Source records

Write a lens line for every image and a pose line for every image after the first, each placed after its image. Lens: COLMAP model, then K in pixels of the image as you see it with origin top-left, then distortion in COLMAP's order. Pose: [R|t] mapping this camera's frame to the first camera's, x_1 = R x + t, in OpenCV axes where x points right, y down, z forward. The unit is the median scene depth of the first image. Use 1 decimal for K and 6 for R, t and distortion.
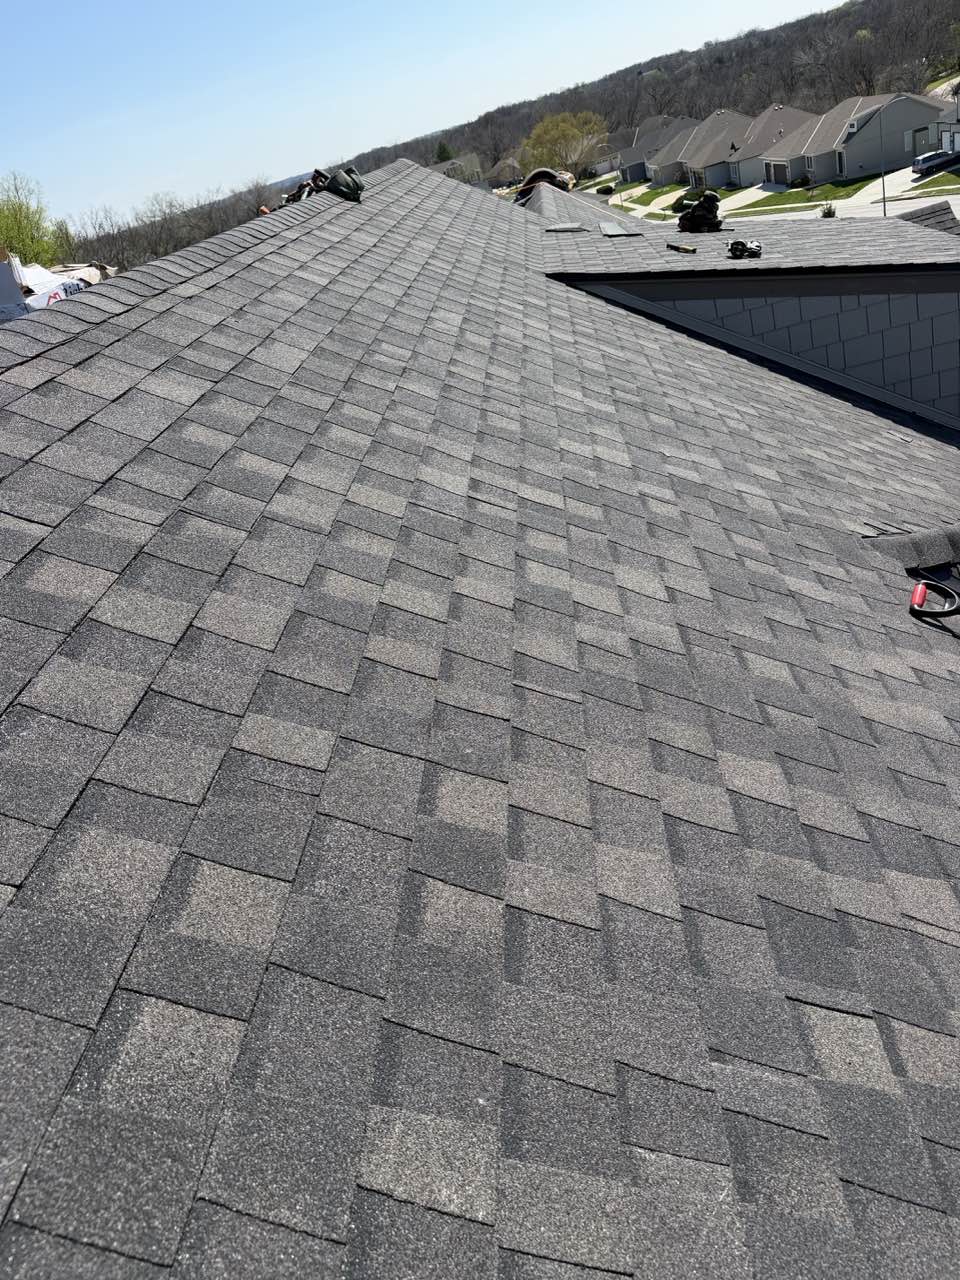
lens RADIAL K [[912.7, 0, 472.0], [0, 912.7, 648.5], [0, 0, 1]] dist [0.010095, -0.008584]
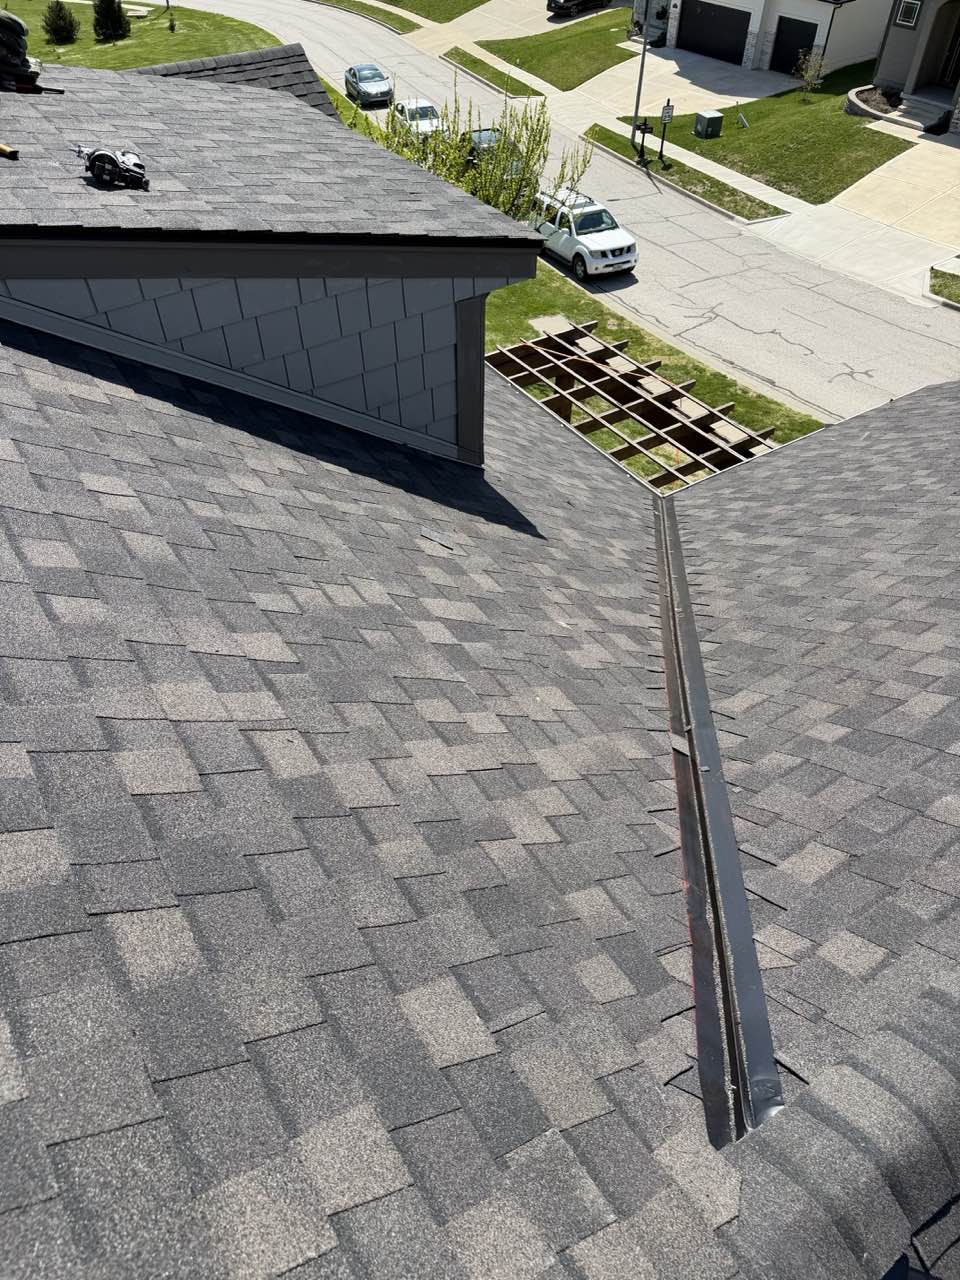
lens RADIAL K [[912.7, 0, 472.0], [0, 912.7, 648.5], [0, 0, 1]] dist [0.010095, -0.008584]
pose [[0.770969, -0.227727, 0.594766, 0.073525], [0.106279, 0.966795, 0.232406, -0.267334], [-0.627942, -0.115966, 0.769572, 0.418838]]
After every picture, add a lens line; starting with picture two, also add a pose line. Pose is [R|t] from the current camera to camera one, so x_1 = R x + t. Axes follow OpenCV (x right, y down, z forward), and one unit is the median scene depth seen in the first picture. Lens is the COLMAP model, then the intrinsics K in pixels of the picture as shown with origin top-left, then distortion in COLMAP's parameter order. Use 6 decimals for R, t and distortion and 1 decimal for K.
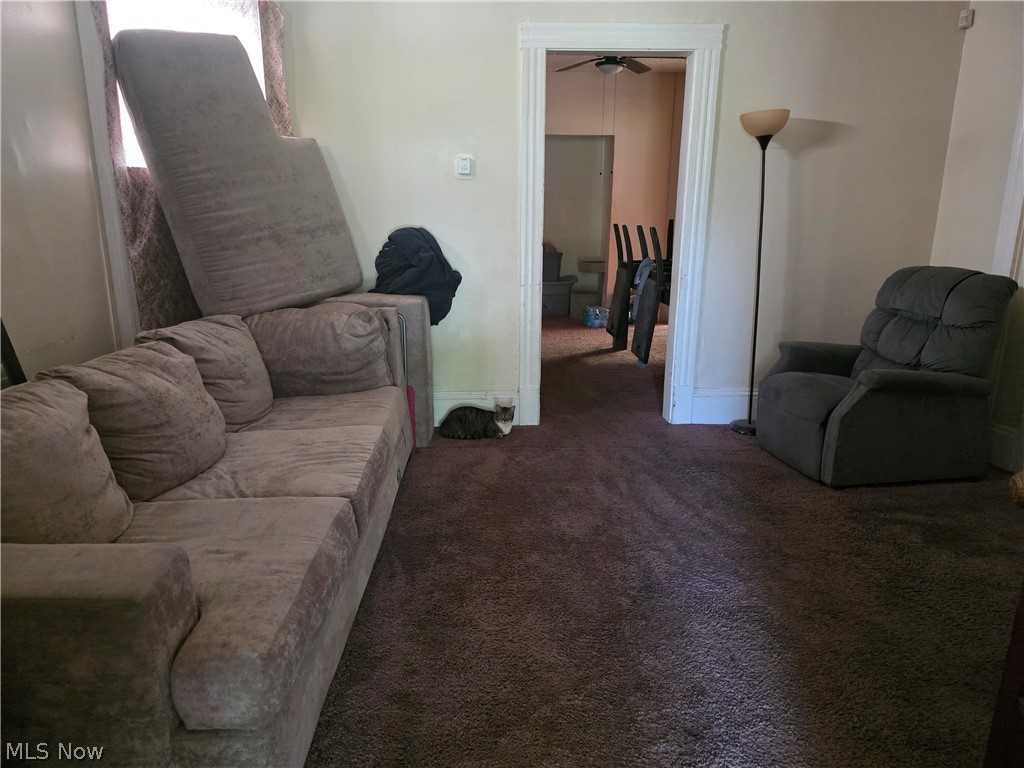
lens RADIAL K [[693.6, 0, 509.9], [0, 693.6, 369.7], [0, 0, 1]] dist [0.084639, -0.080160]
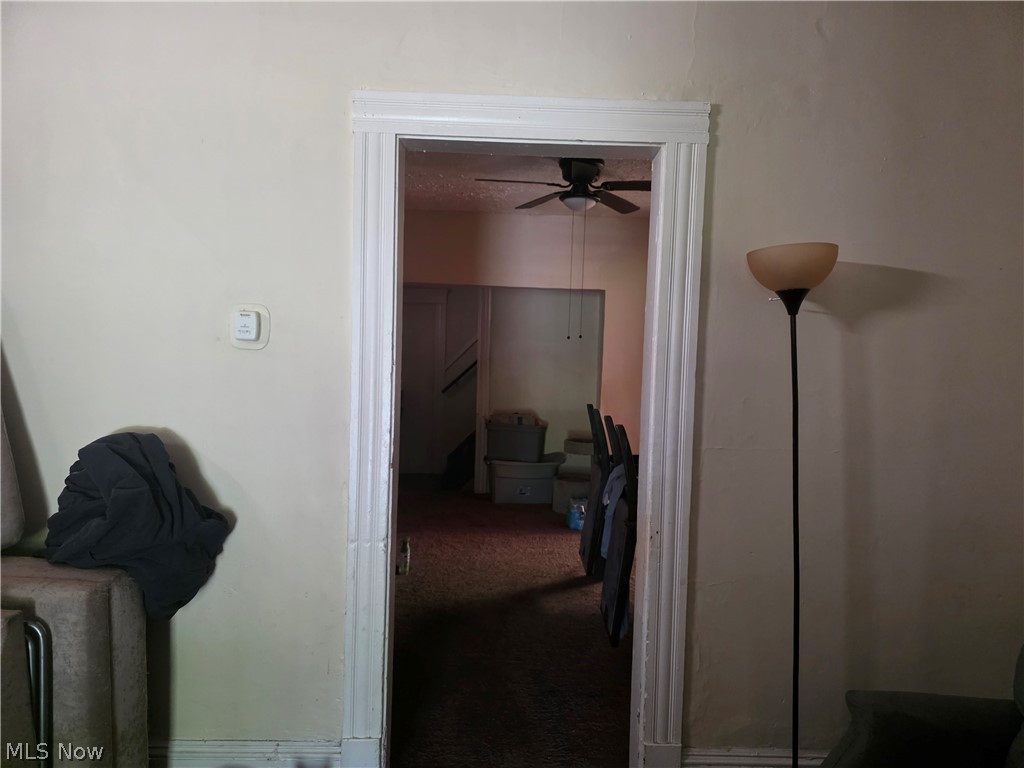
lens RADIAL K [[693.6, 0, 509.9], [0, 693.6, 369.7], [0, 0, 1]] dist [0.084639, -0.080160]
pose [[0.998177, 0.029733, -0.052526, 0.165997], [-0.040043, 0.977371, -0.207707, -0.143701], [0.045162, 0.209432, 0.976780, 0.452380]]
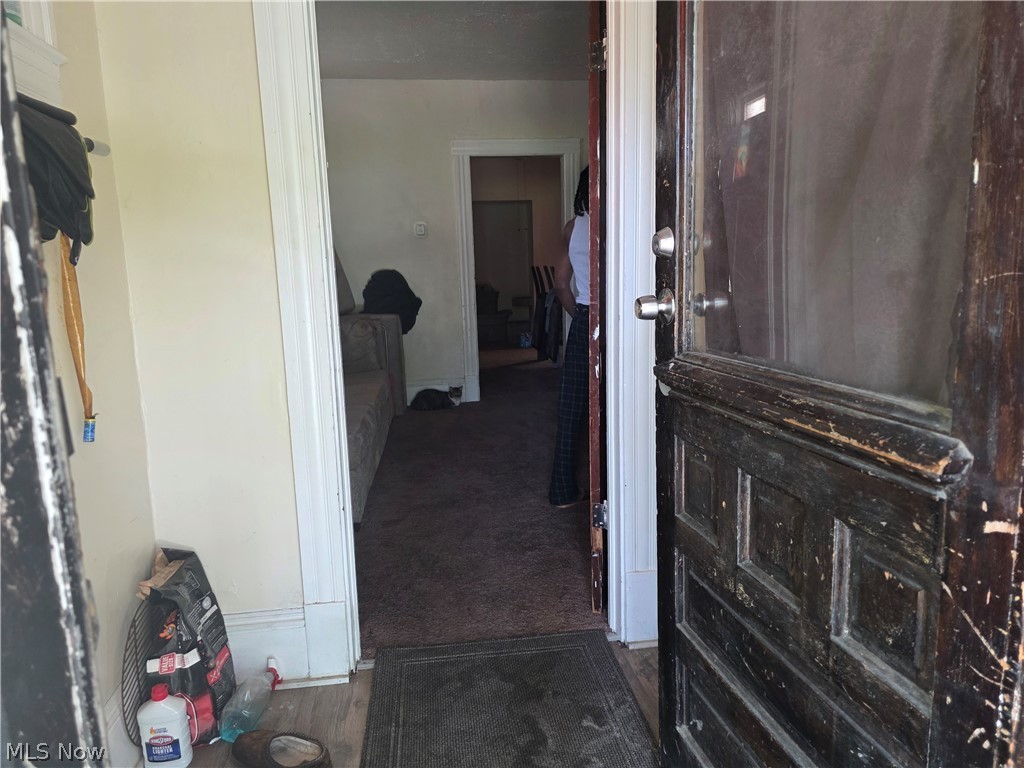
lens RADIAL K [[688.0, 0, 528.6], [0, 688.0, 352.6], [0, 0, 1]] dist [0.230914, -0.077021]
pose [[0.994159, -0.047957, 0.096684, 0.009449], [0.056738, 0.994305, -0.090213, 0.122624], [-0.091807, 0.095172, 0.991218, -0.489585]]
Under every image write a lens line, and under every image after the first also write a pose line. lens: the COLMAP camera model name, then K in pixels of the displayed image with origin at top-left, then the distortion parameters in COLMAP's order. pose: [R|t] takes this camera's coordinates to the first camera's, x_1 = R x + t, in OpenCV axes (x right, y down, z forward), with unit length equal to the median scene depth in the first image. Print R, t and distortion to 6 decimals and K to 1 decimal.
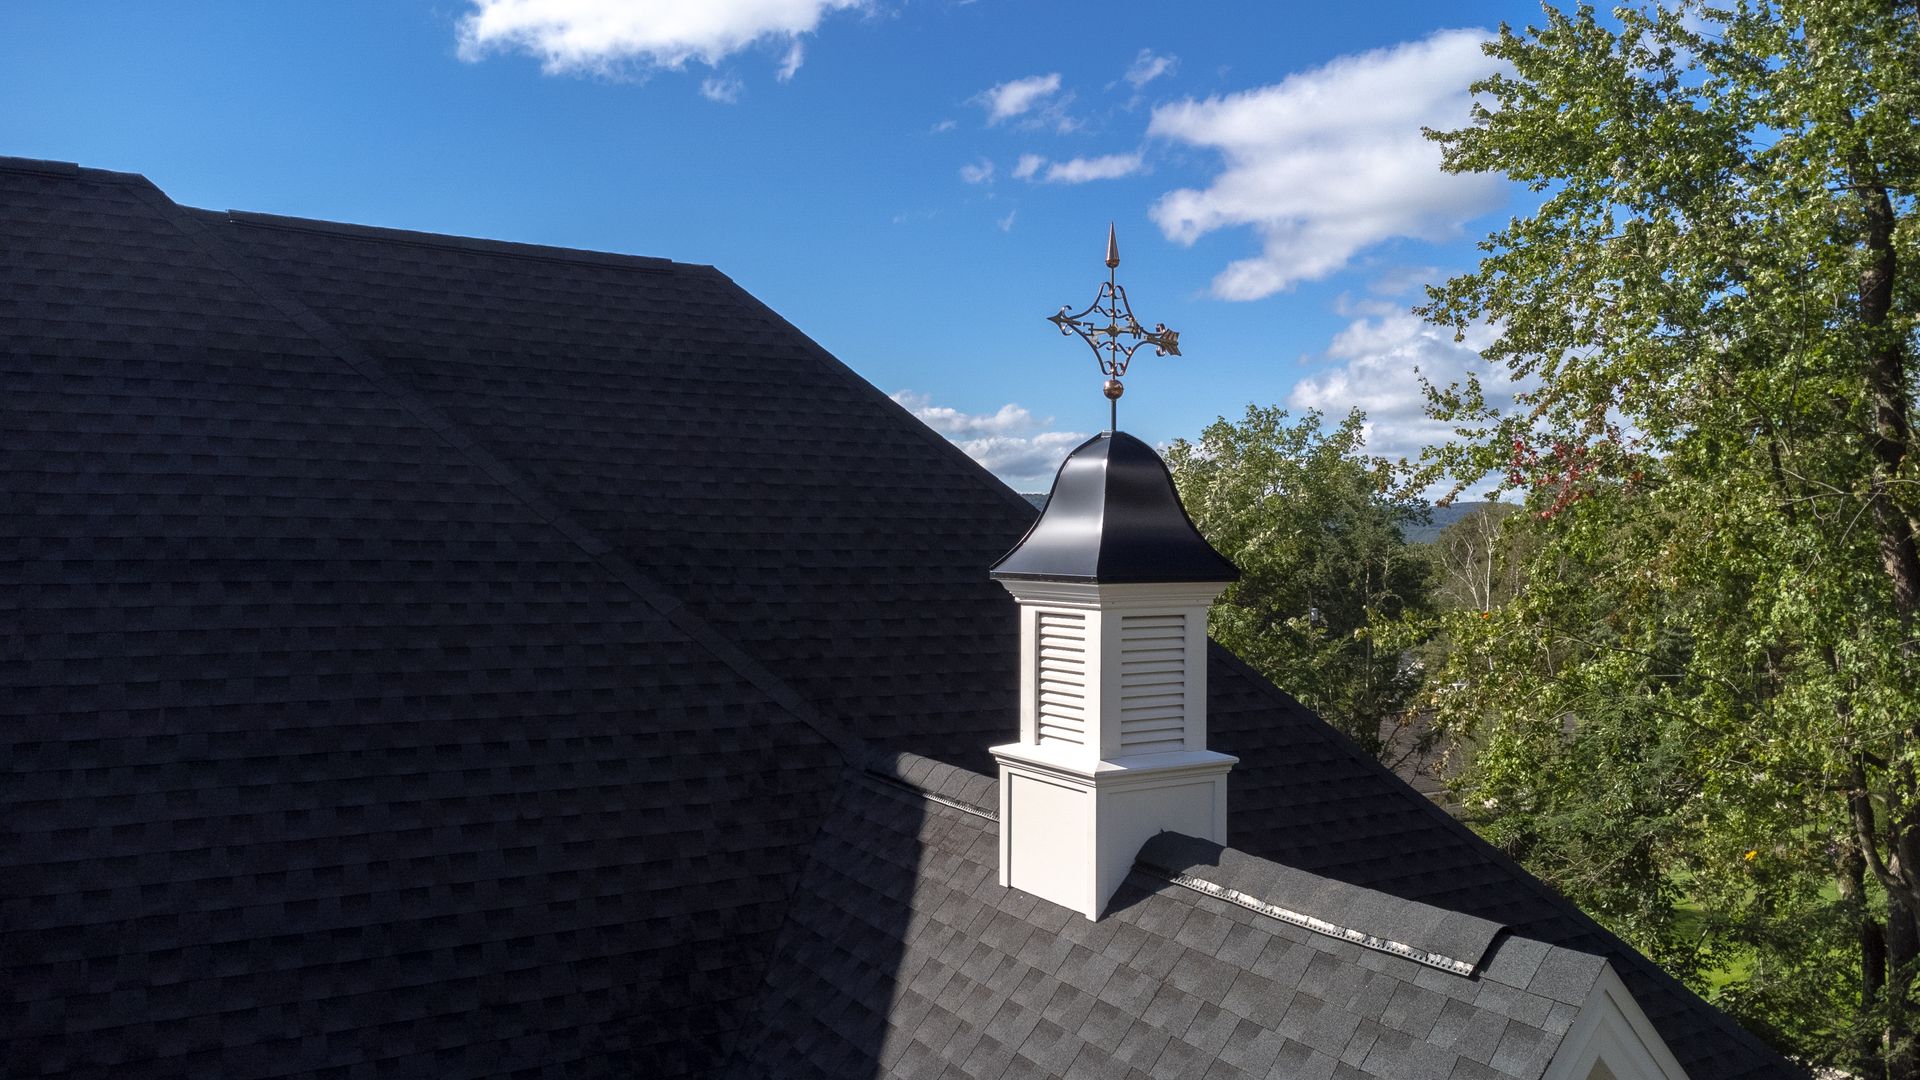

=== Problem requirements ===
Rewrite the records with every "pose line" replaced by "motion line" and all other text unchanged, leaving out the picture lines.

=== Worked solution ===
Write a lens line for every image and a motion line for every image after the first, each placed after its image. Lens: COLMAP model, then K in pixels of the image as you see it with origin top-left, then distortion in COLMAP's order. Pose: [R|t] mapping this camera's frame to the first camera's, x_1 = R x + t, in OpenCV axes where x points right, y down, z forward. The unit is the median scene depth of the first image. Use 1 decimal for K and 6 for R, t and distortion.
lens RADIAL K [[912.7, 0, 472.0], [0, 912.7, 648.5], [0, 0, 1]] dist [0.010095, -0.008584]
lens RADIAL K [[912.7, 0, 472.0], [0, 912.7, 648.5], [0, 0, 1]] dist [0.010095, -0.008584]
pose [[0.770969, -0.227727, 0.594766, 0.073525], [0.106279, 0.966795, 0.232406, -0.267334], [-0.627942, -0.115966, 0.769572, 0.418838]]
After every picture, add a lens line; starting with picture two, also add a motion line. Pose is [R|t] from the current camera to camera one, so x_1 = R x + t. Axes follow OpenCV (x right, y down, z forward), and one unit is the median scene depth seen in the first picture. Lens is the COLMAP model, then the intrinsics K in pixels of the picture as shown with origin top-left, then distortion in COLMAP's parameter order. Use 6 decimals for R, t and distortion and 1 decimal for K.
lens RADIAL K [[693.6, 0, 509.9], [0, 693.6, 369.7], [0, 0, 1]] dist [0.084639, -0.080160]
lens RADIAL K [[693.6, 0, 509.9], [0, 693.6, 369.7], [0, 0, 1]] dist [0.084639, -0.080160]
pose [[0.998177, 0.029733, -0.052526, 0.165997], [-0.040043, 0.977371, -0.207707, -0.143701], [0.045162, 0.209432, 0.976780, 0.452380]]
lens RADIAL K [[688.0, 0, 528.6], [0, 688.0, 352.6], [0, 0, 1]] dist [0.230914, -0.077021]
pose [[0.994159, -0.047957, 0.096684, 0.009449], [0.056738, 0.994305, -0.090213, 0.122624], [-0.091807, 0.095172, 0.991218, -0.489585]]
Under every image write a lens line, and under every image after the first also write a motion line. lens: the COLMAP camera model name, then K in pixels of the displayed image with origin at top-left, then the distortion parameters in COLMAP's order. pose: [R|t] takes this camera's coordinates to the first camera's, x_1 = R x + t, in OpenCV axes (x right, y down, z forward), with unit length equal to the median scene depth in the first image. Print R, t and distortion to 6 decimals and K to 1 decimal.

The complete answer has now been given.